Middle-Distant Reading

Abstract – Computational Textual Analysis (CTA) is a controversial sub-field in the digital humanities. Previous work has shown that critics misunderstand the field’s objectives but also that practitioners overstate their results. Using the JSTOR/Folger Shakespeare dataset, I demonstrate that supercomputing on big humanities data can help both camps to understand one another. I designed and optimized: an HPC job using Python and OpenMPI to transform the Shakespeare dataset from a citational network with 623,428 edges to a co-citational network with 29,256,101 entries (5,080 CPU hours); and an HTC job (16,000 CPU hours) that reduced this dataset for a Shakespeare recommendation system. The resulting recommendation system powers a simple intertextual reading interface. Its recommendations qualitatively outperform standard CTA approaches. Computational analysis of humanities data can make better use of big data, especially the quantifiable interpretive activities of trained practitioners

I was fortunate to be included in the 2019 Rice Data Science Conference. The presentation was videorecorded.

In September 2017, I began to split my time between the Humanities Research Center (HRC) and the Center for Research Computing (CRC) at Rice. It was a valuable opportunity for me to put into practice some of the digital humanities project-management skills I had learned and to share them by facilitating other scholars’ research, while keeping me connected to the school of humanities out of which all this work would emerge.

It was also valuable because it allowed me to jump into the deep end of the computing pool. My new colleagues in the CRC were incredibly generous with their time, introducing me to the high-end infrastructure that most universities have for their science programs but which few humanists encounter.

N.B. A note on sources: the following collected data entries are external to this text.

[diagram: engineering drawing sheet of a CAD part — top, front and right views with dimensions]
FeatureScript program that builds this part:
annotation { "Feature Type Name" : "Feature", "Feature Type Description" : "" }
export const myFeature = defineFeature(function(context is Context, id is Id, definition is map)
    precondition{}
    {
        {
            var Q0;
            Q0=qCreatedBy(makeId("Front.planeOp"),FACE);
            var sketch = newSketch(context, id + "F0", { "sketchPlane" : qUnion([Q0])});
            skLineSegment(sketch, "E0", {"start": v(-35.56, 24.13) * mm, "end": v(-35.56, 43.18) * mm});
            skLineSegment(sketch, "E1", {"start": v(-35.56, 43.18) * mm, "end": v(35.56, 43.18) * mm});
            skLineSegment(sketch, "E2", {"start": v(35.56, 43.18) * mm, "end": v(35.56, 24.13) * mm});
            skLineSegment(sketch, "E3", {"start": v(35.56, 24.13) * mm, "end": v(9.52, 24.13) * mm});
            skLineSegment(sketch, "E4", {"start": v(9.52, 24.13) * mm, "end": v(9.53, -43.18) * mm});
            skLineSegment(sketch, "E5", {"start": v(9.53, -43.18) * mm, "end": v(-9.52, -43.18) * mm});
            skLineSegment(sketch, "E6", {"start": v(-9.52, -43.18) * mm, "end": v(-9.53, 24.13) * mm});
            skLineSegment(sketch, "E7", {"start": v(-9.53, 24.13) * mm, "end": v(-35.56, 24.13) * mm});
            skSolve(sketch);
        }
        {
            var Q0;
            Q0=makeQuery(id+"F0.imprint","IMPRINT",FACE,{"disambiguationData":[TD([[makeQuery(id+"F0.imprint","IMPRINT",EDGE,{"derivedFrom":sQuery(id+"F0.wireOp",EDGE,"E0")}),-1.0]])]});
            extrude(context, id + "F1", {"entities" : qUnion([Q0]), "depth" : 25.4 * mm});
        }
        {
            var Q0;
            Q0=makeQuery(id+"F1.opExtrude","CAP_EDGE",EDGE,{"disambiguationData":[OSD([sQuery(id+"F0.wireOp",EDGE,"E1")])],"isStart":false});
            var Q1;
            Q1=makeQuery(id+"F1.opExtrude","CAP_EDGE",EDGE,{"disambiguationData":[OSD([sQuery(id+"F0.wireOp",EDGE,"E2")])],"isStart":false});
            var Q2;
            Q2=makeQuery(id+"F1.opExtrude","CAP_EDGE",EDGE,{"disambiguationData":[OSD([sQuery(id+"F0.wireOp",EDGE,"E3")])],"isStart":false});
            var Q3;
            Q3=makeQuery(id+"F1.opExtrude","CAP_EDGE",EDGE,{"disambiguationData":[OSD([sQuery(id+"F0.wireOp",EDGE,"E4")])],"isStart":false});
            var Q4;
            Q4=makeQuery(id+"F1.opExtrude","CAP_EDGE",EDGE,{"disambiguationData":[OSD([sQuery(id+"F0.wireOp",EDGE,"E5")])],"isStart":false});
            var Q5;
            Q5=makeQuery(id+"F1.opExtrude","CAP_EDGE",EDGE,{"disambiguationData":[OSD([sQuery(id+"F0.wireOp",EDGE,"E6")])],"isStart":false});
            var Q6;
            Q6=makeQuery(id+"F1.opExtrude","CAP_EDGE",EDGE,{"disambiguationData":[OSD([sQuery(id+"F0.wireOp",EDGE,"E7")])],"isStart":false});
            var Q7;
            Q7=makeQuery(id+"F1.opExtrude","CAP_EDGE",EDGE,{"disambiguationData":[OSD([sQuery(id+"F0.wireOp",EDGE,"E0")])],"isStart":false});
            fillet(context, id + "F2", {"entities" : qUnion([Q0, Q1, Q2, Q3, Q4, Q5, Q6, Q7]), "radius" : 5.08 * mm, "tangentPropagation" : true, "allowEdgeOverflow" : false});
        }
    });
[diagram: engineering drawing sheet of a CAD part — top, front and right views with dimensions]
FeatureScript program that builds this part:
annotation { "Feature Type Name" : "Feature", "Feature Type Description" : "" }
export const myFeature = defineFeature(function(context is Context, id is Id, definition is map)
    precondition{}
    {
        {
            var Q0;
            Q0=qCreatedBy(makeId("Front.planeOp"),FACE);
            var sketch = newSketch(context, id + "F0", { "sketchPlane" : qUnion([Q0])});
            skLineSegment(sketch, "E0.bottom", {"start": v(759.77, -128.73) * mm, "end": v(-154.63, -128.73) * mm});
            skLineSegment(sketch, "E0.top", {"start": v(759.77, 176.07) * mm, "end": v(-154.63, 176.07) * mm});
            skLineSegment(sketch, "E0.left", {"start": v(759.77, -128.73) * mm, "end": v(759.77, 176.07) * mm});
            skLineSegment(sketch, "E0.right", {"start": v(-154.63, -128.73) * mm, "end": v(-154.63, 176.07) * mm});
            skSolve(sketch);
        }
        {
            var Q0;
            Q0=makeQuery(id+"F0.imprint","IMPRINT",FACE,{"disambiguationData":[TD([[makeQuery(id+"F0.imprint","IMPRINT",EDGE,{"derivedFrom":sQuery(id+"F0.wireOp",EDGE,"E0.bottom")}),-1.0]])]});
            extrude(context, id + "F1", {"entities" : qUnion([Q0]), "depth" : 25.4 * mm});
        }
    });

I like to think of our research computing infrastructure at Rice as a three-legged stool: you have networked storage, a private cloud, and a supercomputing cluster. Over the course of the last two years, I learned how to supercompute, how to develop full-stack data-driven web applications, and how to leverage networked storage in order to realize the full potential of both.

Whiteboard diagram of workflow from a research computing workshop I co-led in 2018.

I have also helped professors and graduate students to utilize the resources available to them, and to develop custom solutions to their research computing problems.

Lisa Spiro introduced me to the JSTOR Matchmaker dataset in July 2017, and I began experimenting with ways to make use of the enormous amount of data on disciplinary knowledge production that they have collected. I settled into trying out supercomputing methods for analyzing their data of citations of passages in Shakespeare’s dramatic corpus, as imported from the Folger library’s digital editions.

The practical outcome of all of this was a recommendation system for passages from Shakespeare’s dramatic corpus. You can play that game at the above link, but do be gentle, it’s a fragile system. It took ~21,000 cpu hours (2.4 years on your laptop) to produce.

The formalization and explanation of my ranking algorithm, from my slide deck at the conference.

Creative uses of big humanities data can help:

Data scientists to better respect the richness of humanities “data” and explore methods more nuanced than “mining.”
Humanities scholars to realize that our data is computable, if only because we have been producing our knowledge from within institutional structures for a very long time.

In short, it would benefit us all to at least be able to take an infrastructural view on humanities data in the academy, and to read for the middle distance.